Question: Using Stokes's Theorem for $A=(y+z)\hat i-(xz) \hat j+(y^2)\hat k$ where $S$ is the surface of the region in the first octant bounded by $2x+z=6$ and $y=2$ which is not included in the (a) $xy$ plane, (b) the plane $2x+z=6$.
I can't seem to get the answer in the textbook.
First I evaluated $\nabla$ x $A$
$$ \begin{vmatrix} \hat i & \hat j & \hat k \\ \frac{\partial }{\partial x} & \frac{\partial }{\partial y} & \frac{\partial }{\partial z} \\ y+z & -xz & y^2 \\ \end{vmatrix} $$
Which gave me: $\nabla$ x $A$= $(2y+x) \hat i+ \hat j + (1-z) \hat k$
Now in my mind the surface I'm supposed to integrate over looks something like this, which can be divided into 5 surfaces:
I'm quite new to Stokes' Theorem, so do correct me if I have any conceptual errors.
For the 2 triangle surfaces, I started calculating for one of the surfaces first.
$$\hat n= \begin{pmatrix} 0\\ 1\\ 0 \\ \end{pmatrix}$$
$$\int \int_R \begin{pmatrix} 0\\ 1\\ 0 \\ \end{pmatrix}. \begin{pmatrix} 2y+x\\ 1\\ 1-z \\ \end{pmatrix}dx dz=\int \int_R 1 dx dz = 9 $$
Since the surface integral of the curl of A is independent of $x,y,z$, both triangle surfaces give the same value. (ie. 9)
For the surface lying on the $yz$ plane
$$\hat n= \begin{pmatrix} 1\\ 0\\ 0 \\ \end{pmatrix}$$
$$\int \int_R \begin{pmatrix} 1\\ 0\\ 0 \\ \end{pmatrix}. \begin{pmatrix} 2y+x\\ 1\\ 1-z \\ \end{pmatrix}dy dz=\int_0 ^6 \int_0 ^2 (2y+x) dy dz = 24 (x=0) $$
For the surface on the $xy$ plane:
$$\hat n= \begin{pmatrix} 0\\ 0\\ 1 \\ \end{pmatrix}$$
$$\int \int_R \begin{pmatrix} 0\\ 0\\ 1 \\ \end{pmatrix}. \begin{pmatrix} 2y+x\\ 1\\ 1-z \\ \end{pmatrix}dx dy=\int \int_R (1-z) dx dy = 6 (z=0) $$
For the plane surface: Let $f=2x+z$
$\nabla f= \begin{pmatrix} 2\\ 0\\ 1 \\ \end{pmatrix}$
For this surface, I didn't bother finding $\hat n dS$ as from my understanding, $\hat n dS=\nabla f dxdy$
$$\int \int_R \begin{pmatrix} 2\\ 0\\ 1 \\ \end{pmatrix}. \begin{pmatrix} 2y+x\\ 1\\ 1-z \\ \end{pmatrix}dx dy=\int \int_R (4y+2x-z+1) dx dy$$
Subbing in $-z=2x-6$ $$\int_0 ^2 \int_0 ^3 (4y+4x-5) dx dy=-42$$
Adding all of them up, $9.2+24+6-42=6$
a) Subtracting $xy$ plane $6-6=0$
b) Subtracting the plane surface $2x+z=6, 6+42=48$.

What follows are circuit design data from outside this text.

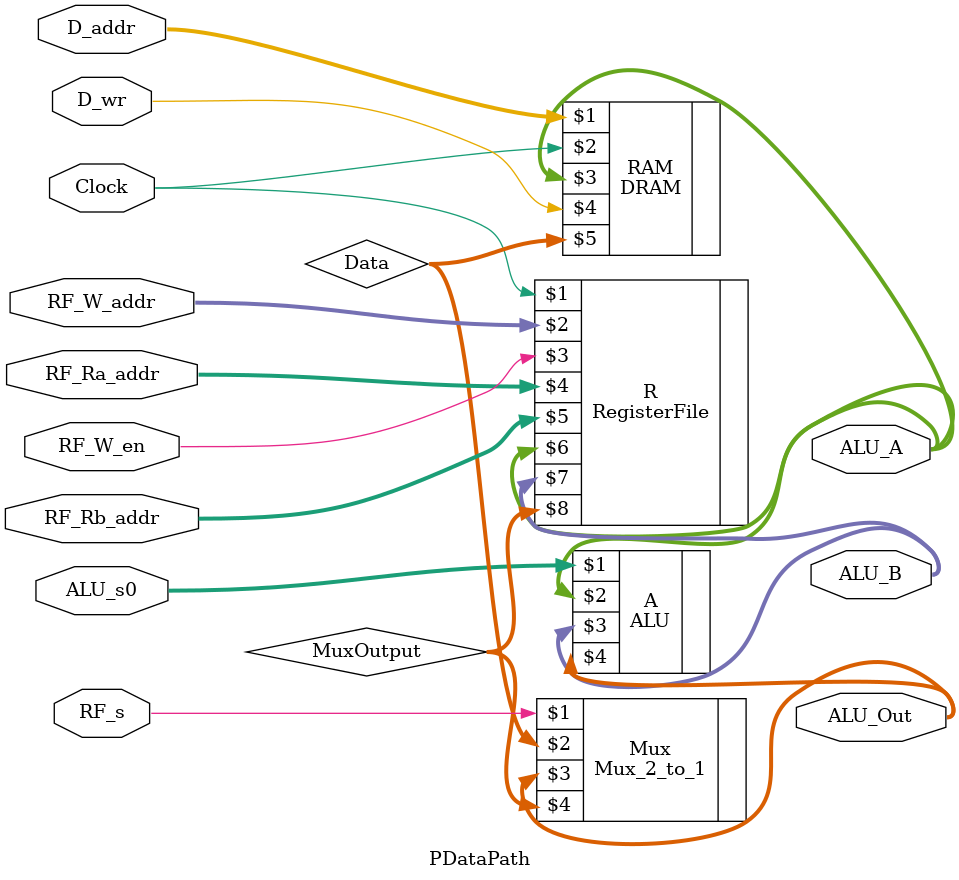
<source format=sv>
/***********************************************************/
/*                                                         */
/*  NAME: Ramses Peter Madakson                            */
/*                                                         */
/*  SUBJECT: DataPath                                      */
/*                                                         */
/***********************************************************/

module PDataPath (ALU_A, ALU_B, D_addr, Clock, ALU_s0, D_wr, RF_s, RF_W_addr, RF_W_en, RF_Ra_addr, RF_Rb_addr, ALU_Out);
	
	/** Inputs and Outputs **/
	input [7:0] D_addr;
	input Clock, D_wr;
	input RF_s;
	output [15:0] ALU_A, ALU_B;
	output [15:0] ALU_Out;
	input [2:0] ALU_s0;
	input [3:0] RF_Ra_addr, RF_Rb_addr;
	logic [15:0] Data;
	logic [15:0] MuxOutput;
	logic [15:0] wrData, DRam_Out;
	input RF_W_en;
	input [3:0] RF_W_addr;
	
	/** Data Memory Function call **/
	DRAM RAM (D_addr, Clock, ALU_A, D_wr, Data);
	
	/** ALU Function call **/
	ALU A (ALU_s0, ALU_A, ALU_B, ALU_Out);
	
	/** Mux 2 to 1 Function call **/
	Mux_2_to_1 Mux (RF_s, Data, ALU_Out, MuxOutput);
	
	/** Register File Function call **/
	RegisterFile R (Clock, RF_W_addr, RF_W_en, RF_Ra_addr, RF_Rb_addr, ALU_A, ALU_B, MuxOutput);
	
endmodule 
</source>
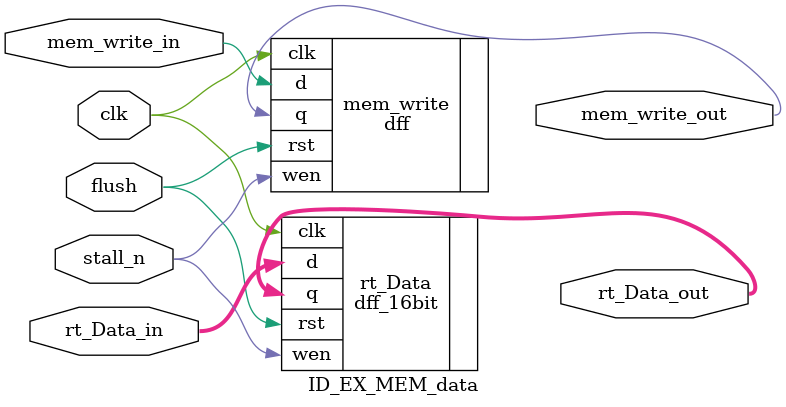
<source format=v>
module ID_EX_MEM_data(
  input [15:0] rt_Data_in,
  input mem_write_in,

  output [15:0] rt_Data_out,
  output mem_write_out,

  input clk,
  input stall_n,
  input flush );

dff_16bit rt_Data(
    .d(rt_Data_in),
    .q(rt_Data_out),
    .wen(stall_n),
    .clk(clk),
    .rst(flush)
);

dff mem_write(
    .d(mem_write_in),
    .q(mem_write_out),
    .wen(stall_n),
    .clk(clk),
    .rst(flush)
);

endmodule

</source>
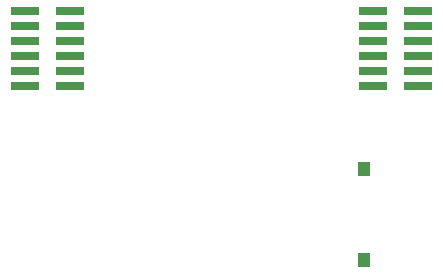
<source format=gbp>
G04*
G04 #@! TF.GenerationSoftware,Altium Limited,Altium Designer,20.0.9 (164)*
G04*
G04 Layer_Color=128*
%FSLAX25Y25*%
%MOIN*%
G70*
G01*
G75*
%ADD60R,0.03937X0.04921*%
%ADD61R,0.09449X0.02992*%
D60*
X124409Y174705D02*
D03*
Y144193D02*
D03*
D61*
X26378Y227362D02*
D03*
X11378Y227362D02*
D03*
X26378Y222362D02*
D03*
X11378D02*
D03*
X26378Y217362D02*
D03*
X11378D02*
D03*
X26378Y212362D02*
D03*
X11378Y212362D02*
D03*
X26378Y207362D02*
D03*
X11378D02*
D03*
X26378Y202362D02*
D03*
X11378Y202362D02*
D03*
X142559Y227362D02*
D03*
X127559Y227362D02*
D03*
X142559Y222362D02*
D03*
X127559D02*
D03*
X142559Y217362D02*
D03*
X127559Y217362D02*
D03*
X142559Y212362D02*
D03*
X127559D02*
D03*
X142559Y207362D02*
D03*
X127559D02*
D03*
X142559Y202362D02*
D03*
X127559Y202362D02*
D03*
M02*

</source>
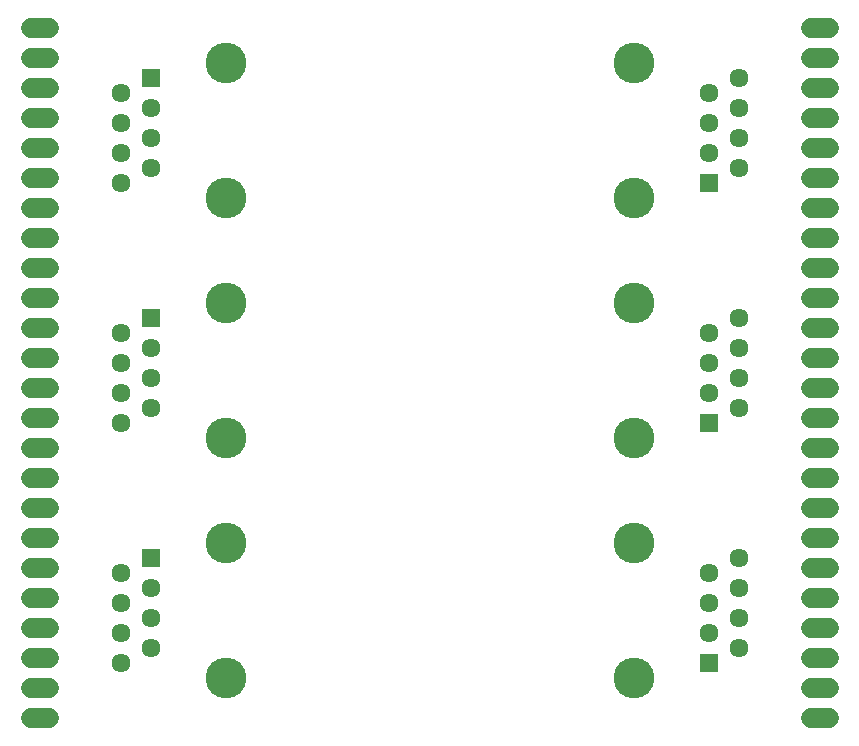
<source format=gts>
G75*
%MOIN*%
%OFA0B0*%
%FSLAX24Y24*%
%IPPOS*%
%LPD*%
%AMOC8*
5,1,8,0,0,1.08239X$1,22.5*
%
%ADD10C,0.0634*%
%ADD11R,0.0634X0.0634*%
%ADD12C,0.1360*%
%ADD13C,0.0680*%
D10*
X004600Y003033D03*
X005600Y003533D03*
X004600Y004033D03*
X005600Y004533D03*
X004600Y005033D03*
X005600Y005533D03*
X004600Y006033D03*
X004600Y011033D03*
X005600Y011533D03*
X004600Y012033D03*
X005600Y012533D03*
X004600Y013033D03*
X005600Y013533D03*
X004600Y014033D03*
X004600Y019033D03*
X005600Y019533D03*
X005600Y020533D03*
X004600Y020033D03*
X004600Y021033D03*
X005600Y021533D03*
X004600Y022033D03*
X024200Y022033D03*
X024200Y021033D03*
X024200Y020033D03*
X025200Y019533D03*
X025200Y020533D03*
X025200Y021533D03*
X025200Y022533D03*
X025200Y014533D03*
X025200Y013533D03*
X025200Y012533D03*
X025200Y011533D03*
X024200Y012033D03*
X024200Y013033D03*
X024200Y014033D03*
X025200Y006533D03*
X025200Y005533D03*
X025200Y004533D03*
X025200Y003533D03*
X024200Y004033D03*
X024200Y005033D03*
X024200Y006033D03*
D11*
X024200Y003033D03*
X024200Y011033D03*
X024200Y019033D03*
X005600Y022533D03*
X005600Y014533D03*
X005600Y006533D03*
D12*
X008100Y007033D03*
X008100Y010533D03*
X008100Y015033D03*
X008100Y018533D03*
X008100Y023033D03*
X021700Y023033D03*
X021700Y018533D03*
X021700Y015033D03*
X021700Y010533D03*
X021700Y007033D03*
X021700Y002533D03*
X008100Y002533D03*
D13*
X002200Y001183D02*
X001600Y001183D01*
X001600Y002183D02*
X002200Y002183D01*
X002200Y003183D02*
X001600Y003183D01*
X001600Y004183D02*
X002200Y004183D01*
X002200Y005183D02*
X001600Y005183D01*
X001600Y006183D02*
X002200Y006183D01*
X002200Y007183D02*
X001600Y007183D01*
X001600Y008183D02*
X002200Y008183D01*
X002200Y009183D02*
X001600Y009183D01*
X001600Y010183D02*
X002200Y010183D01*
X002200Y011183D02*
X001600Y011183D01*
X001600Y012183D02*
X002200Y012183D01*
X002200Y013183D02*
X001600Y013183D01*
X001600Y014183D02*
X002200Y014183D01*
X002200Y015183D02*
X001600Y015183D01*
X001600Y016183D02*
X002200Y016183D01*
X002200Y017183D02*
X001600Y017183D01*
X001600Y018183D02*
X002200Y018183D01*
X002200Y019183D02*
X001600Y019183D01*
X001600Y020183D02*
X002200Y020183D01*
X002200Y021183D02*
X001600Y021183D01*
X001600Y022183D02*
X002200Y022183D01*
X002200Y023183D02*
X001600Y023183D01*
X001600Y024183D02*
X002200Y024183D01*
X027600Y024183D02*
X028200Y024183D01*
X028200Y023183D02*
X027600Y023183D01*
X027600Y022183D02*
X028200Y022183D01*
X028200Y021183D02*
X027600Y021183D01*
X027600Y020183D02*
X028200Y020183D01*
X028200Y019183D02*
X027600Y019183D01*
X027600Y018183D02*
X028200Y018183D01*
X028200Y017183D02*
X027600Y017183D01*
X027600Y016183D02*
X028200Y016183D01*
X028200Y015183D02*
X027600Y015183D01*
X027600Y014183D02*
X028200Y014183D01*
X028200Y013183D02*
X027600Y013183D01*
X027600Y012183D02*
X028200Y012183D01*
X028200Y011183D02*
X027600Y011183D01*
X027600Y010183D02*
X028200Y010183D01*
X028200Y009183D02*
X027600Y009183D01*
X027600Y008183D02*
X028200Y008183D01*
X028200Y007183D02*
X027600Y007183D01*
X027600Y006183D02*
X028200Y006183D01*
X028200Y005183D02*
X027600Y005183D01*
X027600Y004183D02*
X028200Y004183D01*
X028200Y003183D02*
X027600Y003183D01*
X027600Y002183D02*
X028200Y002183D01*
X028200Y001183D02*
X027600Y001183D01*
M02*

</source>
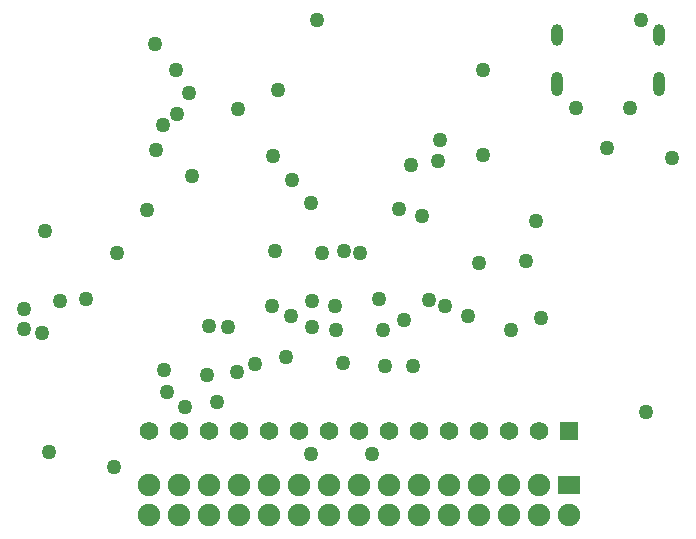
<source format=gbr>
%TF.GenerationSoftware,KiCad,Pcbnew,9.0.6*%
%TF.CreationDate,2025-12-04T12:23:30+01:00*%
%TF.ProjectId,Motherboard,4d6f7468-6572-4626-9f61-72642e6b6963,rev?*%
%TF.SameCoordinates,Original*%
%TF.FileFunction,Copper,L2,Inr*%
%TF.FilePolarity,Positive*%
%FSLAX46Y46*%
G04 Gerber Fmt 4.6, Leading zero omitted, Abs format (unit mm)*
G04 Created by KiCad (PCBNEW 9.0.6) date 2025-12-04 12:23:30*
%MOMM*%
%LPD*%
G01*
G04 APERTURE LIST*
%TA.AperFunction,ComponentPad*%
%ADD10R,1.900000X1.574800*%
%TD*%
%TA.AperFunction,ComponentPad*%
%ADD11C,1.900000*%
%TD*%
%TA.AperFunction,ComponentPad*%
%ADD12C,1.570000*%
%TD*%
%TA.AperFunction,ComponentPad*%
%ADD13R,1.570000X1.570000*%
%TD*%
%TA.AperFunction,ComponentPad*%
%ADD14O,1.000000X1.850000*%
%TD*%
%TA.AperFunction,ComponentPad*%
%ADD15O,1.000000X2.100000*%
%TD*%
%TA.AperFunction,ComponentPad*%
%ADD16C,0.001000*%
%TD*%
%TA.AperFunction,ViaPad*%
%ADD17C,1.270000*%
%TD*%
G04 APERTURE END LIST*
D10*
%TO.N,GND*%
%TO.C,J2*%
X166306099Y-122495115D03*
D11*
%TO.N,+3.3*%
X166306099Y-125035115D03*
%TO.N,GND*%
X163766099Y-122495115D03*
%TO.N,+3.3*%
X163766099Y-125035115D03*
%TO.N,GND*%
X161226099Y-122495115D03*
%TO.N,+3.3*%
X161226099Y-125035115D03*
%TO.N,GND*%
X158686099Y-122495115D03*
%TO.N,+3.3*%
X158686099Y-125035115D03*
%TO.N,GND*%
X156146099Y-122495115D03*
%TO.N,+3.3*%
X156146099Y-125035115D03*
%TO.N,GND*%
X153606099Y-122495115D03*
%TO.N,+3.3*%
X153606099Y-125035115D03*
%TO.N,GND*%
X151066099Y-122495115D03*
%TO.N,+3.3*%
X151066099Y-125035115D03*
%TO.N,GND*%
X148526099Y-122495115D03*
%TO.N,+3.3*%
X148526099Y-125035115D03*
%TO.N,GND*%
X145986099Y-122495115D03*
%TO.N,+3.3*%
X145986099Y-125035115D03*
%TO.N,GND*%
X143446099Y-122495115D03*
%TO.N,+3.3*%
X143446099Y-125035115D03*
%TO.N,GND*%
X140906099Y-122495115D03*
%TO.N,+5*%
X140906099Y-125035115D03*
%TO.N,GND*%
X138366099Y-122495115D03*
%TO.N,+5*%
X138366099Y-125035115D03*
%TO.N,GND*%
X135826099Y-122495115D03*
%TO.N,+5*%
X135826099Y-125035115D03*
%TO.N,GND*%
X133286099Y-122495115D03*
%TO.N,+5*%
X133286099Y-125035115D03*
%TO.N,GND*%
X130746099Y-122495115D03*
%TO.N,+5*%
X130746099Y-125035115D03*
%TD*%
D12*
%TO.N,/IO44*%
%TO.C,J1*%
X130746099Y-117923115D03*
%TO.N,/IO43*%
X133286099Y-117923115D03*
%TO.N,/IO38*%
X135826099Y-117923115D03*
%TO.N,/IO18*%
X138366099Y-117923115D03*
%TO.N,/IO17*%
X140906099Y-117923115D03*
%TO.N,/IO15*%
X143446099Y-117923115D03*
%TO.N,/IO10*%
X145986099Y-117923115D03*
%TO.N,/IO9*%
X148526099Y-117923115D03*
%TO.N,/IO8*%
X151066099Y-117923115D03*
%TO.N,/IO7*%
X153606099Y-117923115D03*
%TO.N,/IO6*%
X156146099Y-117923115D03*
%TO.N,/IO5*%
X158686099Y-117923115D03*
%TO.N,/IO4*%
X161226099Y-117923115D03*
%TO.N,/IO02*%
X163766099Y-117923115D03*
D13*
%TO.N,/IO01*%
X166306099Y-117923115D03*
%TD*%
D14*
%TO.N,GND*%
%TO.C,USB1*%
X165265099Y-84395115D03*
D15*
X165265099Y-88545115D03*
D14*
X173905109Y-84395115D03*
D15*
X173905109Y-88545115D03*
D16*
%TO.N,*%
X166695119Y-87995105D03*
X172475089Y-87995105D03*
%TD*%
D17*
%TO.N,/IO44*%
X159042099Y-94529715D03*
%TO.N,/IO43*%
X133032499Y-87341515D03*
X159042099Y-87341515D03*
%TO.N,/IO38*%
X155384499Y-93259715D03*
X131356099Y-94174115D03*
%TO.N,/IO17*%
X141262099Y-94631315D03*
X134404099Y-96333115D03*
%TO.N,/IO9*%
X141439899Y-102708515D03*
X141135099Y-107382115D03*
%TO.N,/IO8*%
X138239499Y-112919315D03*
%TO.N,/IO7*%
X133769099Y-115891115D03*
X138290299Y-90668915D03*
X134175499Y-89297315D03*
%TO.N,/IO6*%
X132016499Y-112741515D03*
X141643099Y-89094115D03*
X131906869Y-92029495D03*
%TO.N,/IO5*%
X136537699Y-115484715D03*
%TO.N,/IO4*%
X135648699Y-113150705D03*
%TO.N,/BUZZER_SIG*%
X131279899Y-85182515D03*
X155232099Y-95063115D03*
%TO.N,/SEGG*%
X147180299Y-112157315D03*
%TO.N,/SEGF*%
X132245099Y-114595715D03*
X133134099Y-91075315D03*
X144485109Y-119853515D03*
%TO.N,/DIG1*%
X142782629Y-108213975D03*
%TO.N,/SEGDP*%
X163487099Y-100143115D03*
%TO.N,/DIG3*%
X144564099Y-109109315D03*
X137426699Y-109083915D03*
%TO.N,/SEGE*%
X148653499Y-102860915D03*
%TO.N,/SEGC*%
X146596099Y-109414115D03*
X135801099Y-109007715D03*
%TO.N,/DIG0*%
X154495089Y-106797915D03*
%TO.N,/DIG2*%
X150609299Y-109363315D03*
%TO.N,/DIG5*%
X144564099Y-106950315D03*
%TO.N,/SEGD*%
X155841699Y-107356715D03*
%TO.N,/DIG7*%
X147256499Y-102708515D03*
%TO.N,/SEGB*%
X142379699Y-111649315D03*
%TO.N,/SEGA*%
X150736299Y-112385915D03*
%TO.N,/DIG6*%
X150202899Y-106772515D03*
X158661099Y-103699115D03*
%TO.N,/DIG4*%
X153149299Y-112385915D03*
%TO.N,/SCL*%
X161404299Y-109363315D03*
X121704099Y-109668115D03*
%TO.N,/SDA*%
X163969699Y-108321915D03*
X120180099Y-109287115D03*
X157772099Y-108215285D03*
X125437899Y-106747115D03*
%TO.N,/B2*%
X151930099Y-99127115D03*
X152971089Y-95444115D03*
X130594099Y-99254115D03*
%TO.N,/B1*%
X153860499Y-99685915D03*
X162648899Y-103572115D03*
%TO.N,/fuse*%
X166916099Y-90618115D03*
X171488099Y-90618115D03*
%TO.N,GND*%
X146494499Y-107305915D03*
X145402099Y-102861115D03*
X121958099Y-101032115D03*
X144467329Y-98614285D03*
X120180099Y-107636115D03*
X152387299Y-108550515D03*
X123202699Y-106950315D03*
X128054099Y-102837085D03*
%TO.N,D_P*%
X142836899Y-96637915D03*
X175060099Y-94783715D03*
X169532299Y-93970915D03*
%TO.N,D_N*%
X144970499Y-83150515D03*
X172377099Y-83133095D03*
%TO.N,+5*%
X139738099Y-112258915D03*
X127800099Y-120971115D03*
X149646079Y-119853515D03*
X172808899Y-116297515D03*
%TO.N,+3.3*%
X122331119Y-119718535D03*
%TD*%
M02*

</source>
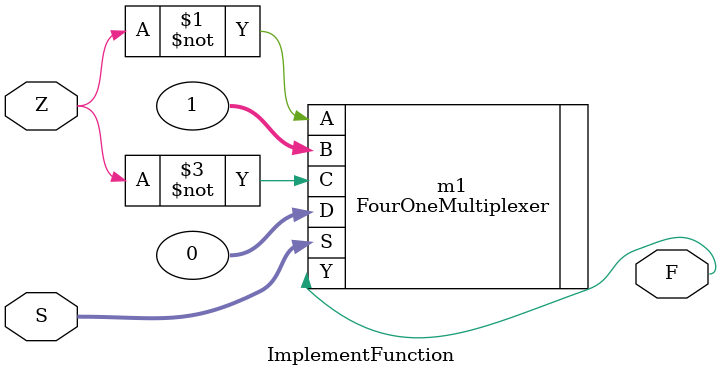
<source format=v>
`timescale 1ns / 1ps


module ImplementFunction(
    //Implemented function by converting it to a truth table and then grouping into pairs and determining what to
    //input into multiplexer based on those pairs (was going to be Z, ~Z, 0, or 1)
    //Selection bits are technically X and Y
    input [1:0]S,
    input Z,
    output F
    );
    //In the parenthesis is from the current file
    //Next to the period is from the referenced file
    //This is why I couldn't use buses, I need each input to be individual so I can pass in 1 and 0 separately
    FourOneMultiplexer m1(.A(~Z),.B(1),.C(~Z),.D(0),.S(S),.Y(F));
endmodule

</source>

The answer in my textbook is $-6 and -18$ respectively. I'm not really concerned about the answer here, but I think I have several misconceptions of Stokes' theorem even after studying when its applicability. I'd be grateful if someone can point out any misconceptions I have here (hence the typing of this long working). Thanks.